> **PROVIDED TEXT**

--- START ---

Um. By an extremely obvious metonymy, "crytoscopophilia" becomes,
in English, "love of ogling". My experience has been that the
question, "Is [enjoying ogling] morally wrong?" is answered "YES!!!"
by a majority of women, "Not really" by a significant number of men,
and "Hey, how do you like the weather?" by everyone else.

ObSF, of course, Connie Willis: Compare and contrast relations
between the sexes in "All My Darling Daughters" and <Passage>, say.

Sigh, OK: I decided to try to get serious. "Cryto" as a demon
makes sense, but we don't have "cryto" in this word, we have
"cryto-". Which means we need to know the Greek meaning of the
word, or at least of kappa-rho-upsilon-tau-something. (Dunno
whether omega or omicron.) Obviously, I don't know Greek, but
I figured there were some easy dodges.

--- END ---

> **GIVEN MATERIAL**
--- START ---

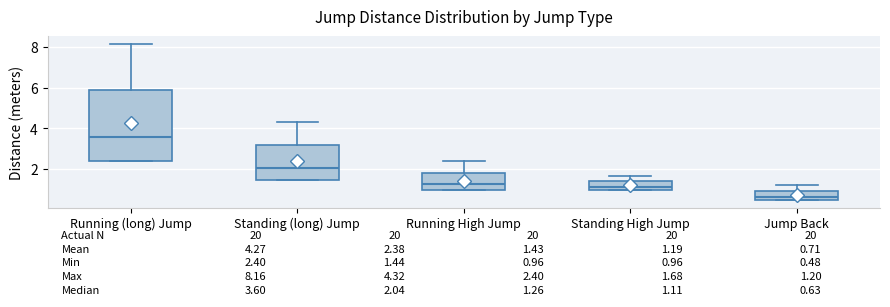

Comparing the boxes themselves (not the whiskers), which one is the tallest?

Running (long) Jump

--- END ---

> **ACTIVITY**
Reproduce the text above about the word "crytoscopophilia" word for word, from start to finish.

> **ANSWER BELOW**
Um. By an extremely obvious metonymy, "crytoscopophilia" becomes,
in English, "love of ogling". My experience has been that the
question, "Is [enjoying ogling] morally wrong?" is answered "YES!!!"
by a majority of women, "Not really" by a significant number of men,
and "Hey, how do you like the weather?" by everyone else.

ObSF, of course, Connie Willis: Compare and contrast relations
between the sexes in "All My Darling Daughters" and <Passage>, say.

Sigh, OK: I decided to try to get serious. "Cryto" as a demon
makes sense, but we don't have "cryto" in this word, we have
"cryto-". Which means we need to know the Greek meaning of the
word, or at least of kappa-rho-upsilon-tau-something. (Dunno
whether omega or omicron.) Obviously, I don't know Greek, but
I figured there were some easy dodges.